In any such dive, local or tourist, you can get a Japanese bar-mate to say more about the death penalty or child abduction or global warming than you can anywhere else in the city. Japan likes to present a unified front on a macro and micro scale (both in foreign policy and in day-to-day encounters) that does not take kindly to open discussion of social issues anywhere that isn’t on an anonymous blog. But the bar is a sacred place where politics of any variety can be discussed with little to no retribution needed the morning after. In fact, anything said over a tankard is exempt from the following: being believed, repeated, remembered, or revisited on any occasion for any reason. So drink up, my friends, and find safety in the knowledge that your otherwise uncouth cultural faux pas will not only never be recounted, but will undoubtedly be the most entertaining event of the evening.

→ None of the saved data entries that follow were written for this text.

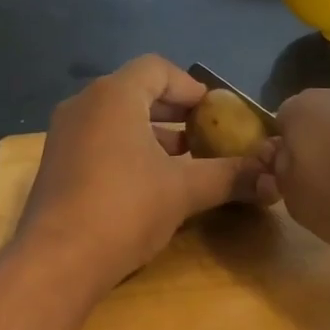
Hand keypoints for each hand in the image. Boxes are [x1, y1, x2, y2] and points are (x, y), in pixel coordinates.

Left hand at [14, 55, 266, 291]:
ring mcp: (64, 135)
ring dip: (151, 133)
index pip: (157, 68)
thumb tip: (273, 178)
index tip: (214, 112)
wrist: (57, 261)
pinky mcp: (56, 165)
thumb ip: (229, 176)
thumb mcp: (184, 191)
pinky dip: (126, 150)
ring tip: (182, 161)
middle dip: (173, 111)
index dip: (190, 86)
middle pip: (135, 91)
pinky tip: (147, 183)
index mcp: (114, 96)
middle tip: (203, 134)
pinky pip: (98, 142)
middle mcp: (83, 105)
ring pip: (115, 120)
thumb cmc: (125, 209)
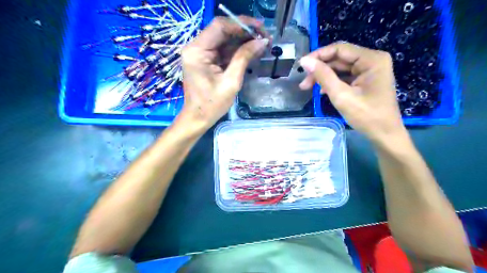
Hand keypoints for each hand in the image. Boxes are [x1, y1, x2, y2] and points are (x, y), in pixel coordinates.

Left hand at [178, 16, 269, 131]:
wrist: (198, 118)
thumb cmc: (212, 104)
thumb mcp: (231, 82)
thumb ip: (244, 58)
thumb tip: (262, 41)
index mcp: (197, 51)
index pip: (220, 26)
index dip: (241, 23)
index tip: (260, 28)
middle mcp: (196, 47)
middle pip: (222, 31)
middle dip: (244, 32)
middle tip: (264, 37)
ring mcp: (200, 53)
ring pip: (224, 40)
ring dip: (243, 41)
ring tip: (261, 44)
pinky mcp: (205, 60)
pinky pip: (223, 50)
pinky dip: (237, 50)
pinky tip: (251, 51)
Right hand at [297, 43, 407, 142]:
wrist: (384, 135)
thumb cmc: (366, 116)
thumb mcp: (341, 95)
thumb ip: (323, 76)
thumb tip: (305, 61)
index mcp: (371, 59)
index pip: (339, 49)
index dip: (318, 55)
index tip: (302, 65)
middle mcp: (372, 60)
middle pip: (339, 58)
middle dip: (320, 69)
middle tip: (303, 83)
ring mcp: (370, 70)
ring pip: (340, 68)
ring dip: (324, 77)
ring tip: (309, 88)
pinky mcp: (366, 80)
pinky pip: (345, 76)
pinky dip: (332, 82)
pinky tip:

If it started with the Nihonshu Fair, it ends in Asakusa, next to Sumida-gawa, above the Flame d’Ore, overlooking the expanse of the city and its many drinking habits as a whole. I’m still standing at the top of my Tokyo game, drinking it all in, and toasting to a city worth visiting.

All you need to know - 8 simple rules for drinking in Japan:

  • 1) Forget about wine. You won’t be able to find it.
  • 2) Never pour your own beverage.
  • 3) Never let your friends’ glasses go empty, always pour them first and full.
  • 4) Keep up, or everyone will blame you for the second bottle of Sapporo they never got.
  • 5) No peeing or puking in the streets, unless you’re by a potted plant or gutter.
  • 6) Though the cups look the same, sake is to be sipped and shochu is to be shot.
  • 7) To toast, pound glasses together and loudly proclaim “Kampai!!”
  • 8) The hangover juice is always by the entrance in any convenience store and always comes in a lime green bottle.